IN THE SUPERIOR COURT OF JUDICATURE
IN THE HIGH COURT
KUMASI - A.D 2019
GEORGE ODIASE & 5 ORS -(Respondents)
EXPARTE GLORIE OSAFO AGYEMANG-DUAH & ORS - (Applicants)
DATE: 28TH MAY, 2019
SUIT NO: MISC 22/2019
JUDGES: HIS LORDSHIP JUSTICE DR. RICHMOND OSEI-HWERE
KWASI AFRIFAH COUNSEL FOR THE APPLICANT
ACE ANKOMAH FOR THE RESPONDENTS WITH GOLDA DENYO AND ESI QUARGRAINIE, PRESENT
On 20th May, 2019 when the instant contempt application came up for hearing, Kwasi Afrifa Esq. counsel for the applicants herein prayed the court for permission to examine the respondents herein. Counsel submitted that the application is grounded on the fact that the respondents per their various affidavit in opposition have denied the contempt allegation.
Learned counsel further submitted that the application is founded on the Supreme Court case of Kojach Limited vrs Multi Choice (Ghana) Limited [2013/14] SCGLR 1494, Holding 1 where the court held:
“It must be pointed out that in virtually all interlocutory applications that come before our courts, evidence in support would be in the nature of affidavit evidence as required under Order 19 Rule 4 of the High Court (Civil Procedure) Rules 2004 CI 47. In the normal course of determining interlocutory applications the courts would rely on the affidavits filed together with exhibits, if any.
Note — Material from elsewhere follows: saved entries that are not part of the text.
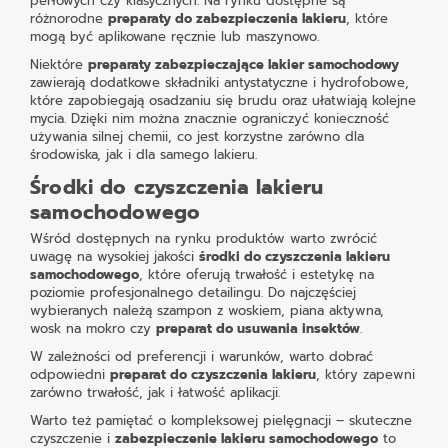
perłowych czy klasycznych. Na rynku dostępne są
różnorodne
preparaty do zabezpieczenia lakieru
, które
mogą być aplikowane ręcznie lub maszynowo.
Niektóre
preparaty zabezpieczające lakier samochodowy
zawierają dodatkowe składniki antystatyczne i hydrofobowe,
które zapobiegają osadzaniu się brudu oraz ułatwiają kolejne
mycia. Dzięki nim można znacznie ograniczyć konieczność
używania silnej chemii, co jest korzystne zarówno dla
środowiska, jak i dla samego lakieru.
Środki do czyszczenia lakieru
samochodowego
Wśród dostępnych na rynku produktów warto zwrócić
uwagę na wysokiej jakości
środki do czyszczenia lakieru
samochodowego
, które oferują trwałość i estetykę na
poziomie profesjonalnego detailingu. Do najczęściej
wybieranych należą
szampon z woskiem, piana aktywna,
wosk na mokro
czy
preparat do usuwania insektów
.
W zależności od preferencji i warunków, warto dobrać
odpowiedni
preparat do czyszczenia lakieru
, który zapewni
zarówno trwałość, jak i łatwość aplikacji.
Warto też pamiętać o kompleksowej pielęgnacji – skuteczne
czyszczenie i
zabezpieczenie lakieru samochodowego
to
However, if any of the parties to the application is of the opinion that certain vital issues appear unresolved, a party may with the leave of the court, orally apply to the court to cross-examine a deponent to the affidavit to assist the court in resolving the crucial issue, the determination of which may have a decisive effect on the determination of the application …”
Counsel also cited the Supreme Court decision in the Republic v Boama Ex-parte Amponsah  1 SCGLR 58 in support of the submission that in the face of denials by the Respondents, the court must order for their examination.
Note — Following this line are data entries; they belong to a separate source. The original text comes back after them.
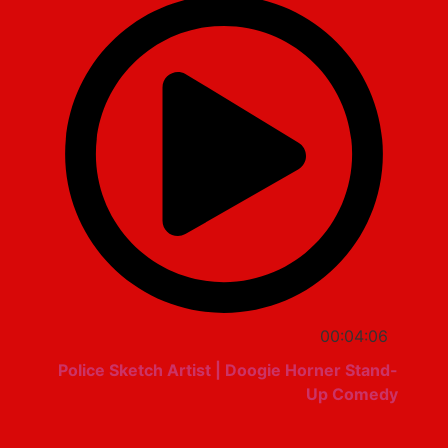
00:04:06
Police Sketch Artist | Doogie Horner Stand-
Up Comedy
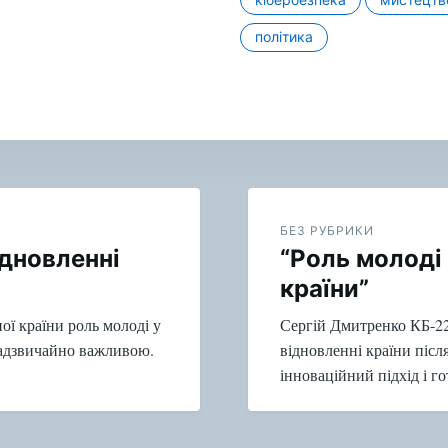
політика
БЕЗ РУБРИКИ
ідновленні
“Роль молоді 
країни”
ої країни роль молоді у
Сергій Дмитренко КБ-22
 надзвичайно важливою.
відновленні країни після 
інноваційний підхід і г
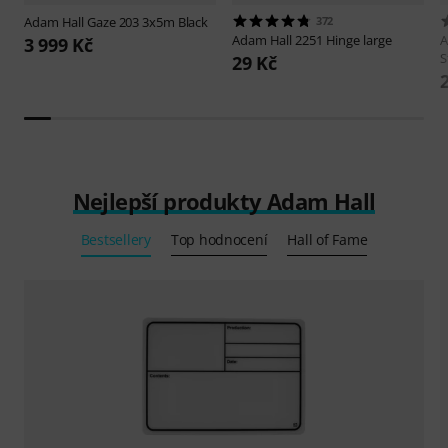
Adam Hall
Gaze 203 3x5m Black
372
Adam Hall
2251 Hinge large
A
3 999 Kč
S
29 Kč
Nejlepší produkty Adam Hall
Bestsellery
Top hodnocení
Hall of Fame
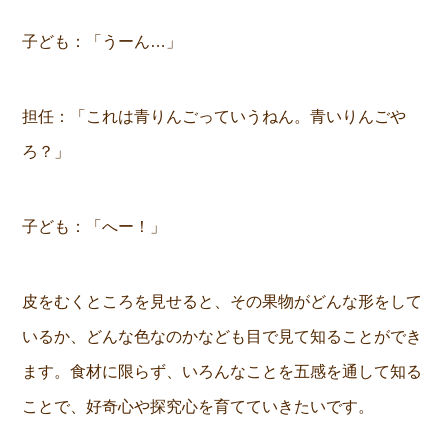
子ども：「うーん…」
担任：「これは青りんごっていうねん。青いりんごや
ろ？」
子ども：「へー！」
皮をむくところを見せると、その果物がどんな形をして
いるか、どんな色なのかなども目で見て知ることができ
ます。食材に限らず、いろんなことを五感を通して知る
ことで、好奇心や探究心を育てていきたいです。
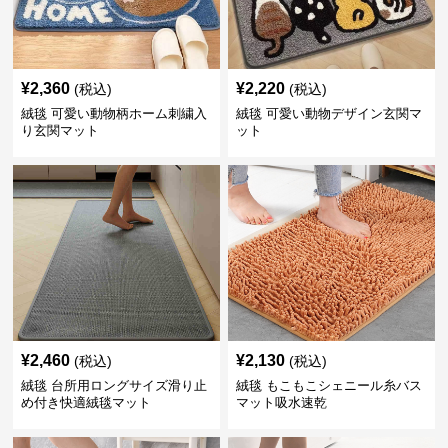
¥
2,360
¥
2,220
(税込)
(税込)
絨毯 可愛い動物柄ホーム刺繍入
絨毯 可愛い動物デザイン玄関マ
り玄関マット
ット
¥
2,460
¥
2,130
(税込)
(税込)
絨毯 台所用ロングサイズ滑り止
絨毯 もこもこシェニール糸バス
め付き快適絨毯マット
マット吸水速乾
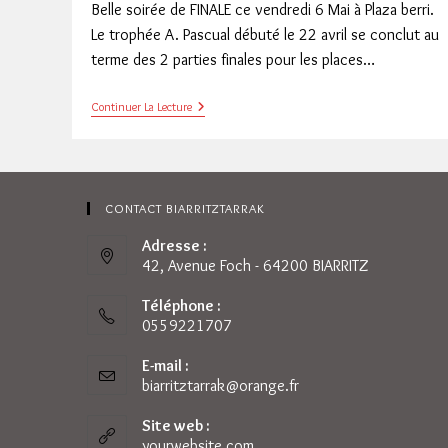
Belle soirée de FINALE ce vendredi 6 Mai à Plaza berri.
Le trophée A. Pascual débuté le 22 avril se conclut au
terme des 2 parties finales pour les places…
BREFEL
Continuer La Lecture
Et
SANZ
TXAPELDUNAK
CONTACT BIARRITZTARRAK
Adresse :
42, Avenue Foch - 64200 BIARRITZ
Téléphone :
0559221707
E-mail :
biarritztarrak@orange.fr
S’ouvre
dans
votre
Site web :
application
yourwebsite.com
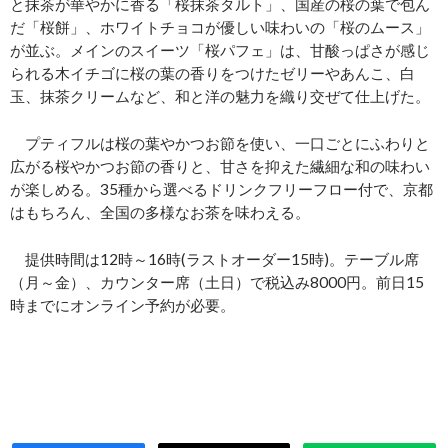
と抹茶が華やかに香る「桜抹茶タルト」、国産の桜の葉で包ん
だ「桜餅」、ホワイトチョコが優しい味わいの「桜のムース」
が並ぶ。メインのスイーツ「桜パフェ」は、甘酸っぱさが感じ
られる木イチゴに桜の葉の香りをつけたゼリーやあんこ、白
玉、抹茶クリームなど、和と洋の魅力を織り交ぜて仕上げた。
プティフルは桜の葉やかつお節を使い、一口ごとにふわりと
広がる桜やかつお節の香りと、甘さを抑えた繊細な和の味わい
が楽しめる。35種から選べるドリンクフリーフロー付で、京都
はもちろん、全国の多様なお茶を味わえる。
提供時間は12時～16時(ラストオーダー15時)。テーブル席
（月～金）、カウンター席（土日）で税込み8000円。前日15
時までにオンライン予約が必要。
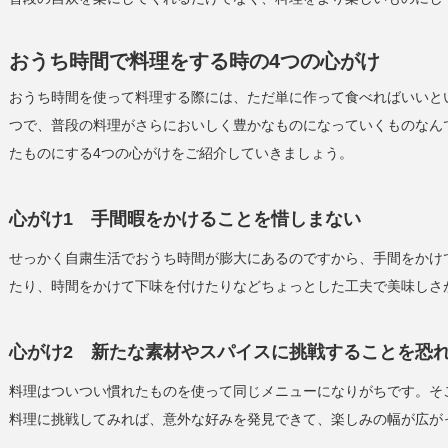
おうち時間で料理をする時の4つの心がけ
おうち時間を使って料理する際には、ただ単に作って食べればいいと
つで、普段の料理がさらにおいしく豊かなものになっていくものなん
たものにする4つの心がけをご紹介していきましょう。
心がけ1 手間暇をかけることを惜しまない
せっかく自粛生活でおうち時間が膨大にあるのですから、手間をかけ
たり、時間をかけて下味を付けたりなどちょっとした工夫で美味しさ
心がけ2 新たな素材やスパイスに挑戦することを恐
料理はついつい慣れたものを使って同じメニューになりがちです。そ
料理に挑戦してみれば、意外な好みを発見できて、楽しみの幅が広が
Counsel for the respondent, Golda Denyo (Ms) opposed the application on the basis that counsel for the applicant has not given the court the basis of the examination. Counsel’s position was that a mere denial by the respondent does not warrant examination.
At the time the application was made the court had not had the privilege of perusing the respondents’ various affidavit in opposition to the contempt application, as the same were placed on the court’s docket in the morning of May 20, 2019during the sitting of the court. The matter was therefore adjourned to today for ruling on the instant application.
Under Order 50 of CI 47, committal proceedings are to be commenced by an application to the court. The application shall be supported by an affidavit stating the grounds of the application. A respondent who wishes to contest the allegation is at liberty to file an affidavit in opposition. Ordinarily, a contempt application like all interlocutory applications are decided based on affidavit evidence. However, there are instances where the court may need additional evidence to satisfy the requirement of proof beyond reasonable doubt. In that regard, examination of deponents and/or witnesses becomes necessary.
I have read the depositions of the parties herein as well as their annexures and it is palpably clear that the parties are at cross purposes in respect of the application. While the applicants contend that the respondents are in contempt of court, the respondents insist that they are not. Both parties have made extensive depositions backed by exhibits to back their stance. In the present circumstance, it is my considered opinion that the court can rely solely on the affidavit evidence to resolve the issues which are germane to the determination of the application. The court does not require any additional factual information presented as evidence to make a just determination. The court can rely on the affidavit evidence in tackling denials and disagreements relating to the contempt application. In arriving at this decision, I was guided by Order 1 rule 1 (2) of CI 47which imposes a duty on the court to interpret and apply the rules to ensure speedy trial and effective justice.
For the reasons above, the application to examine the respondents is refused. There will be no order as to costs.